Let’s begin from the position of the law. It is like saying that God knew that man would eat from the forbidden fruit in the centre of the Garden and so placed a simple and inevitable penalty of death. If those who crafted the NYSC law expected the scheme to be taken seriously, why were the punishments so minimal? Only 12 months imprisonment and a paltry N2,000 fine. This is ridiculously laughable and could be a story for another day
The above is not so much the problem though, what is the problem is the fact that other Nigerians including the National Assembly that screened Mrs Adeosun for the ministerial appointment allegedly knew of those discrepancies concerning her but chose mum as a norm to serve their pockets- making her an ATM Machine. It would be recalled that Mrs. Adeosun’s appointment was not without bitter public throw-backs. But as customary with Mr President, he stood his ground and insisted it is either Adeosun or no other. And madam minister is today alleged to have spent a fortune running into over N10 billions just to keep her crime covered. Incidentally, no secret remains secret forever. And it is true that every human being has something to hide, but sometimes what we claim to be our secret packaged and hidden away could be fastened in another man’s memory somewhere.
Adeosun may have had the faulty conviction that what money can not hide, more money can hide away forever.

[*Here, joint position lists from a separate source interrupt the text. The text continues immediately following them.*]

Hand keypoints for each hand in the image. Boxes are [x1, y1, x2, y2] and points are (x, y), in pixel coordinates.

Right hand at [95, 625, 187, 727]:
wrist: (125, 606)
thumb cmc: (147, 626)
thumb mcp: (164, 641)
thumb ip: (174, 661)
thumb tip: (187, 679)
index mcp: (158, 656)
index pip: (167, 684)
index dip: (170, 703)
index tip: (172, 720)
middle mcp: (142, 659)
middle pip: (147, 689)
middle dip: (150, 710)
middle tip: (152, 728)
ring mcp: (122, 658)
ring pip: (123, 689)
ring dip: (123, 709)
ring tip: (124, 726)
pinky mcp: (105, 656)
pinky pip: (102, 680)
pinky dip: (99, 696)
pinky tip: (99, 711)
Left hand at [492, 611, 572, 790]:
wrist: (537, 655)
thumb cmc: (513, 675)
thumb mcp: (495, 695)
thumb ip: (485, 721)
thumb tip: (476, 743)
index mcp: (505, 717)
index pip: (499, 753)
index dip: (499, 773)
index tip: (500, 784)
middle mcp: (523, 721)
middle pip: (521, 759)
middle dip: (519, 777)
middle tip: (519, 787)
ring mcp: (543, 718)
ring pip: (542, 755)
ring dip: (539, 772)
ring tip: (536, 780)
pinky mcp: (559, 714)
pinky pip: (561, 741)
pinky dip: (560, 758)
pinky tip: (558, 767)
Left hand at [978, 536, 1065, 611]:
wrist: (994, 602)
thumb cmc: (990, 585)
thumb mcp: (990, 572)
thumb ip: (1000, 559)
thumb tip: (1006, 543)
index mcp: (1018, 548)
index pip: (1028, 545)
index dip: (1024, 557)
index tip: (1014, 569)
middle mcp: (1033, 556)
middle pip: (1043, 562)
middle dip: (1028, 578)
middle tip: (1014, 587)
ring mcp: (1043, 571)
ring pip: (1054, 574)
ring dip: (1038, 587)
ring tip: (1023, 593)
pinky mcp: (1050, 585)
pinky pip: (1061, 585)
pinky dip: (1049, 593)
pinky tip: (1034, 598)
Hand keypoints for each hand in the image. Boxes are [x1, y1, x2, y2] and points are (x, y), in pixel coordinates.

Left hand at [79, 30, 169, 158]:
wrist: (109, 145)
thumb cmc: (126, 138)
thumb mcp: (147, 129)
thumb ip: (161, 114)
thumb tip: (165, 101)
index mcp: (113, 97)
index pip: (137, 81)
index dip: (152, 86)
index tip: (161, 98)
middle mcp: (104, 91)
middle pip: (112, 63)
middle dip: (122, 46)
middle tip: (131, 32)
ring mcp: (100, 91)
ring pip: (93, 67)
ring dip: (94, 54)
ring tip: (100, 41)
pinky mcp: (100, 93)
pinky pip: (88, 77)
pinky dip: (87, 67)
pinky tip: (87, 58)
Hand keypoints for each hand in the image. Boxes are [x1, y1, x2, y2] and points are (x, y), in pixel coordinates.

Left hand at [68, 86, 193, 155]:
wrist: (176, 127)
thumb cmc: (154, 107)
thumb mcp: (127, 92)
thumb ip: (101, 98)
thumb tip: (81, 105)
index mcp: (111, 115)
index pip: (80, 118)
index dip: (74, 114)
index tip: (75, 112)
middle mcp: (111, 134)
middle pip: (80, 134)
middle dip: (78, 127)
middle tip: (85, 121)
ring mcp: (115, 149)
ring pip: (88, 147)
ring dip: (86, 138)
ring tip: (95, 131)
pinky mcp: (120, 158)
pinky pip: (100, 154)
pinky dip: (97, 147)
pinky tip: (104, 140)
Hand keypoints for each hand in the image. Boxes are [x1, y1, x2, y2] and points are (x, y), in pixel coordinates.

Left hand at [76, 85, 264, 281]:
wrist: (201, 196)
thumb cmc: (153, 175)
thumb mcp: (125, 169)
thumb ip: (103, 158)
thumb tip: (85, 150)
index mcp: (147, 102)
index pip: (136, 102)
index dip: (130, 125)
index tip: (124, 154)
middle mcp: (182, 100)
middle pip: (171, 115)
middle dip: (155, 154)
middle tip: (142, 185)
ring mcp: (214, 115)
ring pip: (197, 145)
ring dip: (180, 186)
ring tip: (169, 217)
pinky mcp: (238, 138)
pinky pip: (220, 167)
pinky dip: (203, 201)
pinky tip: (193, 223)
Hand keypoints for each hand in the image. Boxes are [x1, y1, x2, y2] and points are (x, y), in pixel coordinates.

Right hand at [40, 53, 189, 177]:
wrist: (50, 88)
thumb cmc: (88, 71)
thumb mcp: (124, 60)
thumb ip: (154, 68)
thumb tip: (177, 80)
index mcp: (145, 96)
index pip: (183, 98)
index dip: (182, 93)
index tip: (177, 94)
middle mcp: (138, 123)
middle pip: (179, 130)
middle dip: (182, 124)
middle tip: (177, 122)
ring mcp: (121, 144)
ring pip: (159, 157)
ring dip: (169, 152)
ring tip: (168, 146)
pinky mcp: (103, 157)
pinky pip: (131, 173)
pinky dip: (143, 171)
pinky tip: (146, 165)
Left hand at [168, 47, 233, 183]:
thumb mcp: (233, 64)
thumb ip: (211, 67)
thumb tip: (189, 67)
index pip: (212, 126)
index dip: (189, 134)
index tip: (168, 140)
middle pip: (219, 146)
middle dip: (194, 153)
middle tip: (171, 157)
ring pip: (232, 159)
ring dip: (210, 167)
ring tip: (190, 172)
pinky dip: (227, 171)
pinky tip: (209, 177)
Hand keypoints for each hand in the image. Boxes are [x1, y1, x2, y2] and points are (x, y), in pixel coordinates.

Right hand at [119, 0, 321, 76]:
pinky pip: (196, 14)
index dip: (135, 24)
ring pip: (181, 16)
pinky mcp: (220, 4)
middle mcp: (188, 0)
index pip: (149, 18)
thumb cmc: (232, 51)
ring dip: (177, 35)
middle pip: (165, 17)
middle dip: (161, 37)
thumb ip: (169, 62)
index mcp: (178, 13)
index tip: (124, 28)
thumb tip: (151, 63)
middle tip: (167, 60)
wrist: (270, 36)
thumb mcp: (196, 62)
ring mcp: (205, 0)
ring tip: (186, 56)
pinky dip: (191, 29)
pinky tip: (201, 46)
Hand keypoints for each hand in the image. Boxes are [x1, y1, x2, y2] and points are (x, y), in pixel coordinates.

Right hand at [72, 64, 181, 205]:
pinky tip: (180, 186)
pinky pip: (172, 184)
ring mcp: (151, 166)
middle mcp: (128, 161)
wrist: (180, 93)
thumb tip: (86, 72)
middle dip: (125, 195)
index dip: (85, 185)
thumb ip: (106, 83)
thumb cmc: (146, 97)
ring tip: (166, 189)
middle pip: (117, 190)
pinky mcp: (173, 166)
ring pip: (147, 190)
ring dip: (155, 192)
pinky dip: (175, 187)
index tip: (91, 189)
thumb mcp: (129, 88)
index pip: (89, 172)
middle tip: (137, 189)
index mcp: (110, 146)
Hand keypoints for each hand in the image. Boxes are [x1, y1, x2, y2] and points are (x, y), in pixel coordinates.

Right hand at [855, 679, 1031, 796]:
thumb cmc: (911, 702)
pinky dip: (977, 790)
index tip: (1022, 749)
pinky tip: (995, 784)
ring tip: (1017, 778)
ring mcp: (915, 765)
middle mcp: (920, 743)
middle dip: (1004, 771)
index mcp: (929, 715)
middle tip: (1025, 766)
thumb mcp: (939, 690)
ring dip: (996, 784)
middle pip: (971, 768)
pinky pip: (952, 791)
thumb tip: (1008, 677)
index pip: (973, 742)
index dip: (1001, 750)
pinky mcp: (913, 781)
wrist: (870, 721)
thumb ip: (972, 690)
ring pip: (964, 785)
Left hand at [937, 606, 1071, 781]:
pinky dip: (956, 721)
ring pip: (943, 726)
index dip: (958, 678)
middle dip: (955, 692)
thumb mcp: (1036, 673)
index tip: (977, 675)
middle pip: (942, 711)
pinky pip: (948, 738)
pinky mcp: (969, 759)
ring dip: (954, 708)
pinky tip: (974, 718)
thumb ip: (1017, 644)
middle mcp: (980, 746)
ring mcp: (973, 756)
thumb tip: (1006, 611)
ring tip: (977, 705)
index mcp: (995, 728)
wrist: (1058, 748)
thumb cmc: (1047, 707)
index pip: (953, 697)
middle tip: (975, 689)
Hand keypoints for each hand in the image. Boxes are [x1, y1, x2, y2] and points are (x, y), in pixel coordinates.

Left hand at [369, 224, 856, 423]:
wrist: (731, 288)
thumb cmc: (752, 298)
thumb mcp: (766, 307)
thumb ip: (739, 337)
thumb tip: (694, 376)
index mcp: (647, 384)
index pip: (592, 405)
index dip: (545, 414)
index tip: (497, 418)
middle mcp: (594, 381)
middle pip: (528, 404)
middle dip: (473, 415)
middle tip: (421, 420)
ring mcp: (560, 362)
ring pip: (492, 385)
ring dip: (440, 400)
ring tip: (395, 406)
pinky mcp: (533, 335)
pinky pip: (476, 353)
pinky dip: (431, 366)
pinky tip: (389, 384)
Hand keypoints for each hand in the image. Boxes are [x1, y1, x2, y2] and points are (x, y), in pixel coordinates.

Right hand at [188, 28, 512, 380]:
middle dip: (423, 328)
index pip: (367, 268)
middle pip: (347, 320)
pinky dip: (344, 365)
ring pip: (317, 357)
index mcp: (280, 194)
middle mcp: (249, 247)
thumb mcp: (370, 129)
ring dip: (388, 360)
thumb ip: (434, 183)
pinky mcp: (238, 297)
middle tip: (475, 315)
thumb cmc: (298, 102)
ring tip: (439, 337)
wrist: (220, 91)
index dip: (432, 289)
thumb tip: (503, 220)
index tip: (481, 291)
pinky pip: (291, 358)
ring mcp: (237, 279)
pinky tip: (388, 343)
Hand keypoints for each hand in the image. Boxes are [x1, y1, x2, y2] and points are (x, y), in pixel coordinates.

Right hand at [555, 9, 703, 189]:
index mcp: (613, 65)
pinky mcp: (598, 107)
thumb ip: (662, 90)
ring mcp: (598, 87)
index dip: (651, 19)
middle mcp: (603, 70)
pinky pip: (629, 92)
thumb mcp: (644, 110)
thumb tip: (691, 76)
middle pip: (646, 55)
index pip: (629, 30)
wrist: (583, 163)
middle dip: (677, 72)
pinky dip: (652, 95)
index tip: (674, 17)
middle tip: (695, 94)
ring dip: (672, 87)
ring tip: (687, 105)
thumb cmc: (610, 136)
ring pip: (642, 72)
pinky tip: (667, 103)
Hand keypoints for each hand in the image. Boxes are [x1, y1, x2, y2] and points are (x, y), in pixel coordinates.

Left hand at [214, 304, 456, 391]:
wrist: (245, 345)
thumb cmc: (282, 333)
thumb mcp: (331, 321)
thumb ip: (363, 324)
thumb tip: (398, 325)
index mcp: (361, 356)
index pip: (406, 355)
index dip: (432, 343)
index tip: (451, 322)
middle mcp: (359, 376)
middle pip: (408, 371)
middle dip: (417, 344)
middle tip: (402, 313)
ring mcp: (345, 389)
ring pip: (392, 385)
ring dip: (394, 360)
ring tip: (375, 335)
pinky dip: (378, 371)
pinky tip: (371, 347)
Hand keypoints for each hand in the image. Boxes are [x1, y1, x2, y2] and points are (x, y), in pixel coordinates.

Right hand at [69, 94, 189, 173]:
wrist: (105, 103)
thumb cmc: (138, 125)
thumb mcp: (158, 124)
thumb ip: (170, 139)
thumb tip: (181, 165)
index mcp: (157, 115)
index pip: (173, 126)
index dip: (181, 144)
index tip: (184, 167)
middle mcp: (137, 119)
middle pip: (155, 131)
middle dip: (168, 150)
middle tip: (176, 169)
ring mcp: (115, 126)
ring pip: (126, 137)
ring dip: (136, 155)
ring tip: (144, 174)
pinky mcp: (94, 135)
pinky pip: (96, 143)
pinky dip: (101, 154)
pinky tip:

But she was wrong and, would soon realize that honesty is a pill whose potency is most often discovered too late. The question to now ask is, so what will happen to Mrs Adeosun and her accomplices now that their secrets are no longer secrets? It is now obvious that in Nigeria laws are made for the commoners – the rich and the powerful straddle and trample them with impunity. As noted earlier, it can be most painful desecrating or vilifying one’s nation to the outside world, except for the fact that trying to hide what is known as open secret can be more shameful and helpless. Most countries of the world have unveiled Nigeria and Nigerians as belonging among countries and people that eat their farm produce in their embryo and so do not need reserves for growth. They believe that if tomorrow comes it will take care of itself.
That’s how the nation has been driven: In the drive to acquire or amass wealth it is made to appear like the outing of a mother hen with its chickens, whichever breaks its leg is left to suffer its fate. That is what corruption has done to us. But those in authority must learn to come to terms with this naked reality, that many facets of the Nigerian society have gone wrong and that the country now requires immediate redirection – a conscious effort for that matter or we forget about having a country anymore.